£5bn tax deal to end secret Swiss stashes

The Treasury has struck a deal with Switzerland to recoup unpaid cash from secretive tax evaders. But will it really all come out in the wash?

by Dave Waller
Last Updated: 23 Jul 2012
The aim of the deal is to get unpaid British taxes pouring back into the Treasury from private Swiss bank accounts, thus ending the exploitation of the country's secretive banking system. Which, it’s intended, would be good for Switzerland’s damaged reputation, as much as for the UK’s coffers.

So is this the deal that ends the Swiss status as a tax haven? George Osborne certainly thinks so. As well as likening rich tax evaders to benefit cheats (although with an altogether more tasteful line in tracksuits), the Chancellor’s been saying that the days when people could ‘stash the profits of tax evasion’ in Switzerland are over. The deal would see the Swiss making a one-off deduction from all existing accounts held by people who are liable for British taxes that have yet to be paid, in 2013. It would represent a sharp injection of much-needed cash to the UK till – reckoned to be as much as £5bn.
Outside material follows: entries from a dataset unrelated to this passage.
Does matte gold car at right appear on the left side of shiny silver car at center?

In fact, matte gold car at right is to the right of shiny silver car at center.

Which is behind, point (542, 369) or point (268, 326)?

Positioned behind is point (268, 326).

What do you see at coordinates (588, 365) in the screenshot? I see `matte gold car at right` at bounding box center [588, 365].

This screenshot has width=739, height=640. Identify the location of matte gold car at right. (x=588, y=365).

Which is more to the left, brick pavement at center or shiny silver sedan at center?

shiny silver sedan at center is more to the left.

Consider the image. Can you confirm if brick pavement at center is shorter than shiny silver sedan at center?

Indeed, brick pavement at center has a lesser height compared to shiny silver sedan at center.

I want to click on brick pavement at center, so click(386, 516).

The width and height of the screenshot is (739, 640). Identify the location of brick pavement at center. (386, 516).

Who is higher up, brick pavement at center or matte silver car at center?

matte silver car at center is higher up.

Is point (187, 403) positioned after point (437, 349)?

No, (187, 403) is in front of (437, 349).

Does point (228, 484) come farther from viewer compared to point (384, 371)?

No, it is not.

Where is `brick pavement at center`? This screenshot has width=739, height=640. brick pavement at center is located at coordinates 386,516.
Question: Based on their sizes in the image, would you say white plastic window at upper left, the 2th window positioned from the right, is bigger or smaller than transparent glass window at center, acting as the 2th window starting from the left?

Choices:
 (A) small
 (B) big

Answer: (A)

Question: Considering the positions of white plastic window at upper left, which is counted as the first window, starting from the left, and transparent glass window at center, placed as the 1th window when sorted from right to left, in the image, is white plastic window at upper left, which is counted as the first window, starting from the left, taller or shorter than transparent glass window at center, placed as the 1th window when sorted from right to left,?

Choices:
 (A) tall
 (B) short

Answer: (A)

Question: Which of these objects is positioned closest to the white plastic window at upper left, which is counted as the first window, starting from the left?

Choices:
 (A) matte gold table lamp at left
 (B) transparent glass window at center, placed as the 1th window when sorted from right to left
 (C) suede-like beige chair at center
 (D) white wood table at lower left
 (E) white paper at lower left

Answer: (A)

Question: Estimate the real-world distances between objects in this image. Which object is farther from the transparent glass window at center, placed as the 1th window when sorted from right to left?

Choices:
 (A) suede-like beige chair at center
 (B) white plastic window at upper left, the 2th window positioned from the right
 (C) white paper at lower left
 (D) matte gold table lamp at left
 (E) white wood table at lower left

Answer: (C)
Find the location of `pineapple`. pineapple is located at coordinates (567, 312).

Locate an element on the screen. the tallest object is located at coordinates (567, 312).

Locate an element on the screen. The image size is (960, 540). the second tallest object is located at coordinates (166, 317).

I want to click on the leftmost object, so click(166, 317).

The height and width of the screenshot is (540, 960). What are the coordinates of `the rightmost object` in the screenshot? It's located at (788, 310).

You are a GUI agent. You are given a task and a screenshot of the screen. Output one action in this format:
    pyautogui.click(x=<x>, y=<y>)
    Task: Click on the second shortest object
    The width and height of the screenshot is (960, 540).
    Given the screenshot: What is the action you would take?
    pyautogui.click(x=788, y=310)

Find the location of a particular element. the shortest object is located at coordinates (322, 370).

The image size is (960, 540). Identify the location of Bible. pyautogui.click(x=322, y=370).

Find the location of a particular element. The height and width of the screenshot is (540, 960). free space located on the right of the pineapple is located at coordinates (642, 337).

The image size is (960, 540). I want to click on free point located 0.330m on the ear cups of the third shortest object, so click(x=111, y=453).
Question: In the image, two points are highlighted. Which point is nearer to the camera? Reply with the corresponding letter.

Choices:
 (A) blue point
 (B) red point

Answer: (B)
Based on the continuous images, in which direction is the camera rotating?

On a more long-term basis, the Swiss government and banks will apply a ‘withholding’ tax on behalf of the British government of 48% on investments and 27% on gains where the records show the person is liable for unpaid British taxes. And the Swiss banking system will magically become transparent.

At least that’s the idea. Critics have pointed out a few problems: despite the rhetoric the deal certainly seems to offer people discounted rates of tax in Switzerland compared with the UK; meanwhile the Swiss will have retained most of the secrecy in the system, which they’ll have control of. Plus it could undermine a more ambitious EU-wide deal that is still being negotiated.

The Swiss government and banks are meant to identify accounts held by British taxpayers acting on information from HMRC, withhold the funds and return them to the UK. If people want to challenge a payment the Swiss will be expected to disclose them to UK tax inspectors. As to whether the Swiss will ever hand over the details when required remains to be seen. Such foreign accounts are worth an estimated £125bn to the Swiss – will they really go all the way in eroding what is one of their main selling points?

And that’s one other major flaw for both sides on this deal – if the conditions prove too unfavourable for those canny savers, there’s nothing stopping them shifting their cash out to Singapore – not to mention raft of other less reputable offshore havens. And even a wealthy nation like Switzerland can’t afford to see that happen.